Published in the September 13, 2018 edition


NORTH READING —There are bound to be glitches whenever a large public works project is undertaken and such is the case with the town-wide water meter change-out.

Last fall, for the first time in over 27 years, the town’s Water Department began planning for the change-out of every residential and commercial water meter in town, with the assistance of a private engineering firm, Thielsch Engineering of Cranston, R.I., and installations handled by a third-party contractor, USI Services. Since the spring, the company has completed installations neighborhood by neighborhood, initially focusing east of Central Street. Soon, notifications will be sent to neighborhoods west of Central Street via postcard, requesting customers to schedule their appointments either online or by calling USI’s toll-free phone number.

Because the change-outs are being done in particular geographical locations it is not unusual for some residents to have received one or more postcard reminders while others have not received any notice yet, so don’t panic if a first notice has not yet arrived; it will.

A typical change-out process takes about 45 minutes but since every home is different, some take as little as 20 minutes and others take more time.

While the vast majority of the change-outs to date have gone smoothly, some glitches have surfaced. Last weekend, USI installers made unannounced visits to homeowners who had been sent multiple postcard notices but had not set up their appointment. It had been announced at last Thursday night’s Board of Selectmen’s meeting that such visits would occur on Saturday, Sept. 8. USI Services employees carry badges and travel in marked vehicles.

A few complaints surfaced via social media that USI employees had threatened homeowners that their water would be shut off if they did not comply with the water meter change-out within seven days; however, the town has no such intention of turning off anyone’s water for non-compliance. Some postcards had also been sent to homeowners with the same warning even though the town had told the company not to include such a message.

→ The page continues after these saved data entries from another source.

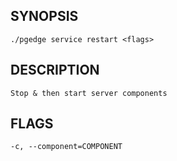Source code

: ## SYNOPSIS
    ./pgedge service restart <flags>
 
## DESCRIPTION
    Stop & then start server components
 
## FLAGS
    -c, --component=COMPONENT
    
    
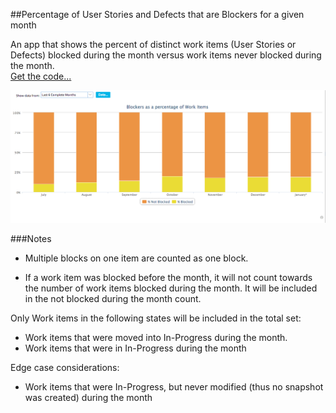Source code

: ##Percentage of User Stories and Defects that are Blockers for a given month

An app that shows the percent of distinct work items (User Stories or Defects) 
blocked during the month versus work items never blocked during the month.  
[Get the code...](https://raw.githubusercontent.com/RallyTechServices/blocker-apps/master/pct-blocker-workitem/deploy/App.txt)

![ScreenShot](/images/pct-blocker-workitem.png)

###Notes
* Multiple blocks on one item are counted as one block. 

* If a work item was blocked before the month, it will not count towards the number
of work items blocked during the month.  It will be included in the not blocked during
the month count.  

Only Work items in the following states will be included in the total set:
 * Work items that were moved into In-Progress during the month.  
 * Work items that were in In-Progress during the month
 
 Edge case considerations:
 * Work items that were In-Progress, but never modified (thus no snapshot was created) during the month
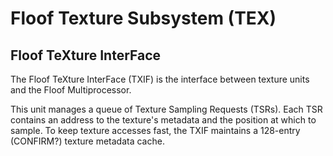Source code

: # Floof Texture Subsystem (TEX)



## Floof TeXture InterFace
The Floof TeXture InterFace (TXIF) is the interface between texture units and the Floof Multiprocessor.

This unit manages a queue of Texture Sampling Requests (TSRs).
Each TSR contains an address to the texture's metadata and the position at which to sample.
To keep texture accesses fast, the TXIF maintains a 128-entry (CONFIRM?) texture metadata cache.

Other postcards were mistakenly sent with Billerica’s town seal instead of North Reading’s town seal.

Contacted by the Transcript on Monday about this threat of water being shut off that had been used by some USI employees, Town Administrator Michael Gilleberto stressed that was not true and explained that at the June water rate hearing the Board of Selectmen decided that non-compliance would be handled differently here than in other communities. A higher meter reading fee would be issued to those customers who refused the new meters rather than shutting off their water. The higher fee would account for the additional manpower needed to read the meter in person.

The old meters read the water down to the nearest 1,000 gallons and have to be read in person while the new smart meters use an RF signal to automatically send water rate usage back to the town that is accurate to the nearest gallon.

“It was determined that we would handle it by a more significant meter reading fee on people who were refusing to have their meters converted. That is still the intention. It is unlikely to be implemented until we have finished all of the geographical areas in town. But we haven’t gotten to that point yet. Our focus is the area east of Central Street and we’ll be moving further west next,” Gilleberto told the Transcript.

“We told (USI) back in August that we are not shutting people’s water off so please stop telling people that, but they continue to do it, so they have been re-advised of the policy,” he added.

The T.A. said while not an excuse for the misinformation a possible reason for it could be that USI has brought in additional staff “to really intensify the effort to make progress toward concluding changing all the meters out. It could be an instance where you have new people coming in who haven’t been told that we’re not turning off the water (for noncompliance) because apparently it is a common practice that they employ in many of the communities.”

In a few other instances, homeowners scheduled their appointments but the meter connection was an incorrect size, therefore they were told they’d be called when the correct size was in stock to reschedule. In the interim postcards were sent to those homeowners stating they had not complied with the change-out.

The T.A. said he was aware of one resident who had had their appointment canceled because of the water meter size. He checked with Water Superintendent Mark Clark who explained that sometimes the record of the size of the water meter connection inside a particular home does not match what the installer finds in field, therefore it cannot be done.

“The records are not 100 percent accurate. I have not heard of anyone getting harassed after scheduling the appointment but not having the meter actually changed because the information was wrong; that clearly should not be happening. I will need to follow up with Mark (Clark) about why that is happening,” he said.

It is an “incremental” size difference in the pipes that may vary by fractions of an inch in those circumstances, Gilleberto explained.

“The town has advised the contractor previously, and will advise them again, of the town’s policy not to shut off water,” Gilleberto said.